June 2019 Newsletter
Healing the earth, one yard at a time.
Monthly Public Meetings
Native Instincts:
Preserving Our Environment
with Dennis Bishop
Monday, June 10, 2019
63 E. Main St., Chattanooga TN
FREE and Open to the Public

The movement to native plants is generally talked about in horticultural terms, but first and foremost it is about human culture and our relationship with nature. Regrettably, the past 500 years of that relationship has resulted in the decimation of native American plant communities and the lands that we are now asked to steward.

What is our role in restoring the native landscape? How much can we realistically do? This talk and discussion will explore these questions and how we can best work to reestablish the native landscape from the wild remnants of the natural world around us. 

Managing Large Acreage
An Interactive Panel Discussion
Monday, July 8, 2019
63 E. Main St., Chattanooga TN
FREE and Open to the Public

Look for program details in our July newsletter.

Upcoming Members-Only Programs

Landscapes in Progress
in Cleveland TN
Sunday, June 9, 2019
Cleveland TN
FREE for Members of the TN Valley Chapter
of Wild Ones and family

The June 2019  Landscapes in Progress  program features the garden of Wild Ones members Bruce & Phyllis Tilden and Linda & Terry Merritt in Cleveland TN.

Information provided =
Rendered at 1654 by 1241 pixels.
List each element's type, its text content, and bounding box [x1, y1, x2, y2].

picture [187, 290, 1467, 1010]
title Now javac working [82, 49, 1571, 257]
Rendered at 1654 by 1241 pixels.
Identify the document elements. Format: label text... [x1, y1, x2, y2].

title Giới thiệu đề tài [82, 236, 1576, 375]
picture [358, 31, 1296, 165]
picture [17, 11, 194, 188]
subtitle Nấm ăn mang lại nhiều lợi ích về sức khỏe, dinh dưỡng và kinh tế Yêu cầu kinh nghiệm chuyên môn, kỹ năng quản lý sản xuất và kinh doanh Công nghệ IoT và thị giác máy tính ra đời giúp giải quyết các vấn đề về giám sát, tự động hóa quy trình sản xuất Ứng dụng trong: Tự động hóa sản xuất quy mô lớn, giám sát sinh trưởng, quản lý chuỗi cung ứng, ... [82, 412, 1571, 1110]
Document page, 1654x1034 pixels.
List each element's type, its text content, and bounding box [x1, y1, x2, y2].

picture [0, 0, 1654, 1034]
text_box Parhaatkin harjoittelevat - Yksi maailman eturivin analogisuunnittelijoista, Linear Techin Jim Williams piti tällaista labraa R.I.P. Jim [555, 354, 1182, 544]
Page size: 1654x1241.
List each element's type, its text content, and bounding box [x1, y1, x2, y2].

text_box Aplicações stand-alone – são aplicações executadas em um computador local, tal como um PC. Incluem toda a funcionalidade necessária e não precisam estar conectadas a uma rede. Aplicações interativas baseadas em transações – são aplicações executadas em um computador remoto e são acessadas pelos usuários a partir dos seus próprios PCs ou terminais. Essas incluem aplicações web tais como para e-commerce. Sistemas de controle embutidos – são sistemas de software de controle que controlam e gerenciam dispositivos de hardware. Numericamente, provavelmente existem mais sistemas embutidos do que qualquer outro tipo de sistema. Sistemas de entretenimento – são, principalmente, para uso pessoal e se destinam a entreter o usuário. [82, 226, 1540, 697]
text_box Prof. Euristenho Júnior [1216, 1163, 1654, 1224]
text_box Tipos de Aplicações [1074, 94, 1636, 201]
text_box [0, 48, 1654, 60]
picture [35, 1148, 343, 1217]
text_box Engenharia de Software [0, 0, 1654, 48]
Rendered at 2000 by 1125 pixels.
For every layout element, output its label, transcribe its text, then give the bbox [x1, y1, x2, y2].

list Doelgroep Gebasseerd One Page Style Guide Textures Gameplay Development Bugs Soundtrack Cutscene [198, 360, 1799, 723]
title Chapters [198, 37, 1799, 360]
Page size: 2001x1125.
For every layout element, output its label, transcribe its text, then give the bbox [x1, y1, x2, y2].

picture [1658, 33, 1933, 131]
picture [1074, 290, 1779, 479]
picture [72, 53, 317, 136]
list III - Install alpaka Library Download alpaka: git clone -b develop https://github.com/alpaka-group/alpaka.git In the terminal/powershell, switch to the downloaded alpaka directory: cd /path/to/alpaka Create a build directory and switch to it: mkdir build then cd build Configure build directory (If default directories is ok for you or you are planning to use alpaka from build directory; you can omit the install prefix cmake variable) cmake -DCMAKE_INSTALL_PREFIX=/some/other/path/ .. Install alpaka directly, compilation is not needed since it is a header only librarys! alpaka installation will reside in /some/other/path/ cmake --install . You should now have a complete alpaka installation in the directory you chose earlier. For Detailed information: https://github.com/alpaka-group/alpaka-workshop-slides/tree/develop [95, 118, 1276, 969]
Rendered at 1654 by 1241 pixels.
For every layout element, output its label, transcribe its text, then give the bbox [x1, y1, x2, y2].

Goals =
1. Answer these questions using the June 2019 native plants newsletter above.
(a) On what date is the talk with Dennis Bishop held?
(b) What is the title of the panel discussion on July 8, 2019?
(c) Who may attend the Landscapes in Progress program for free?
2. Write the next part of the June 2019 native plants newsletter, starting after its last sentence.

Results for each task =
1.
(a) Monday, June 10, 2019
(b) Managing Large Acreage
(c) Members of the TN Valley Chapter of Wild Ones and family

2.
This program is an opportunity for education, promotion and encouragement of native plant gardening, as well as Wild Ones member appreciation. 

Rather than a traditional "garden tour" where everything is perfect,  Landscapes in Progress  is an event where members -- host and visitor -- can ask questions, share information about their own endeavors, and spend time with others dedicated to landscaping with native species.

Weekend Trip
to Roan Mountain
June 7-9, 2019
Open toMembers of the TN Valley Chapter
of Wild Ones and family

Join other Wild Ones members for a weekend trip to Roan Mountain State Park to see the Catawba rhododendrons and other unique plants and geography of this Southern Appalachian Mountain area.  The park is located approximately four and one-half hours from Chattanooga and thirty minutes from Elizabethton, Tennessee.

Participants will be responsible for the cost of their own lodging, meals and car transportation.  

Landscapes in Progress
in Rising Fawn GA
Sunday, June 28, 2019
Rising Fawn GA
FREE for Members of the TN Valley Chapter
of Wild Ones and family

The July 2019  Landscapes in Progress  program features the garden of Wild Ones members Christy & Leonard Dean in Rising Fawn GA. The property is 10 acres on the brow of Lookout Mountain and slopes downward. There is a natural pond and creek that runs through the property. The Deans are in the process of removing invasives and preserving the property with native plants.

Registration link will be available soon.
Registration for Summer CNP Classes
is Now Open!
CNP class sizes are limited and registration IN ADVANCE is required.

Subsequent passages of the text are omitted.